14. Responsible people. It’s jealousy mixed with scoops of admiration because I wish I could be more like that. Seeing people buckle down, say no when invited out and fulfill all obligations, it’s motivating. They do their homework, run errands and handle all of their business in a timely manner. How though? How does one so easily avoid procrastination via Youtube, Netflix, the refrigerator and other temptations? I don’t know the answer but you’ve got it figured out so I’ll just resent you for 15-30 seconds.

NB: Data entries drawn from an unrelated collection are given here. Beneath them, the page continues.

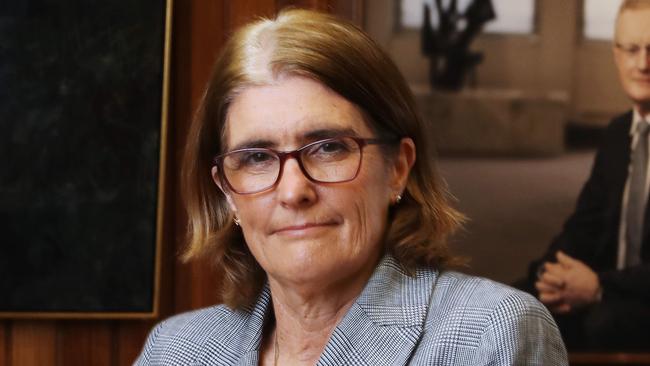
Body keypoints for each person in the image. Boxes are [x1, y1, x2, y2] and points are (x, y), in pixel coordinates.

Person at [135, 9, 567, 365]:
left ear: (398, 168)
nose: (292, 192)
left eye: (327, 148)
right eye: (257, 158)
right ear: (227, 191)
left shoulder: (493, 335)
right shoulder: (175, 350)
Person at [520, 0, 650, 351]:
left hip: (636, 293)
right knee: (521, 302)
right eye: (631, 49)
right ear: (616, 55)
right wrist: (547, 276)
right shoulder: (618, 134)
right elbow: (584, 225)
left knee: (601, 325)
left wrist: (599, 287)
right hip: (612, 284)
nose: (643, 63)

15. When you introduce a friend to so-and-so, then they spend more time hanging out with so-and-so than you. I’m not sure if we’re supposed to direct the jealousy toward our friend, toward so-and-so or equally distribute it. Either way, there’s some of those not so good feelings rearing their ugly heads.
16. Good listeners. Everyone wants to open up to them and discuss their current life dilemmas. It’d be awesome to be valued as people’s real-life diary. As much as I try to focus and listen to confiders, my wandering mind makes it impossible. While you’re venting, I’m pondering potential 2015 New Years Resolutions, the lyrics to the Salute Your Shorts theme song and what toppings I want on my nachos later. Listening, and I mean really listening is a true gift.
17. People who don’t get jealous. Look at you, all grateful for what you have, completely content and perfect n’ stuff. Maybe you’re a bit spiteful on the inside but can you let it be visible so that the rest of us don’t feel so guilty about our slightly bitter thoughts?